* WHAT TO WORK ON: Reproduce exactly, and nothing but, the lines between the one with "middle tip: (217, 180)" and the end of the entries, both ends included.

Stored records
[Start of section]
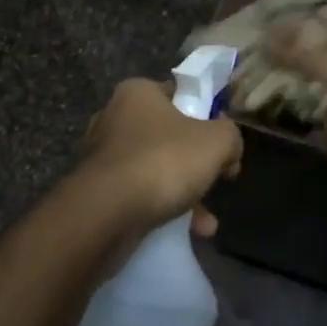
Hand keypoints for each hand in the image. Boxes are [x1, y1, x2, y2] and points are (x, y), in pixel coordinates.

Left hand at [79, 78, 242, 230]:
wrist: (106, 212)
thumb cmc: (164, 161)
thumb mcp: (217, 141)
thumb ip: (230, 136)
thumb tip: (228, 148)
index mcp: (137, 93)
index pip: (180, 95)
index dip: (207, 117)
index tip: (224, 143)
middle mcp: (114, 118)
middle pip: (169, 136)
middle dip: (197, 164)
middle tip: (217, 180)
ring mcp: (102, 156)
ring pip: (155, 170)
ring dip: (184, 194)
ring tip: (205, 223)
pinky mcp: (96, 191)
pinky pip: (138, 195)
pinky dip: (162, 210)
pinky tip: (185, 232)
[End of section]
* TASK SOLUTION:
middle tip: (217, 180)
ring mcp: (102, 156)
ring pip: (155, 170)
ring dip: (184, 194)
ring tip: (205, 223)
pinky mcp: (96, 191)
pinky pip: (138, 195)
pinky dip: (162, 210)
pinky tip: (185, 232)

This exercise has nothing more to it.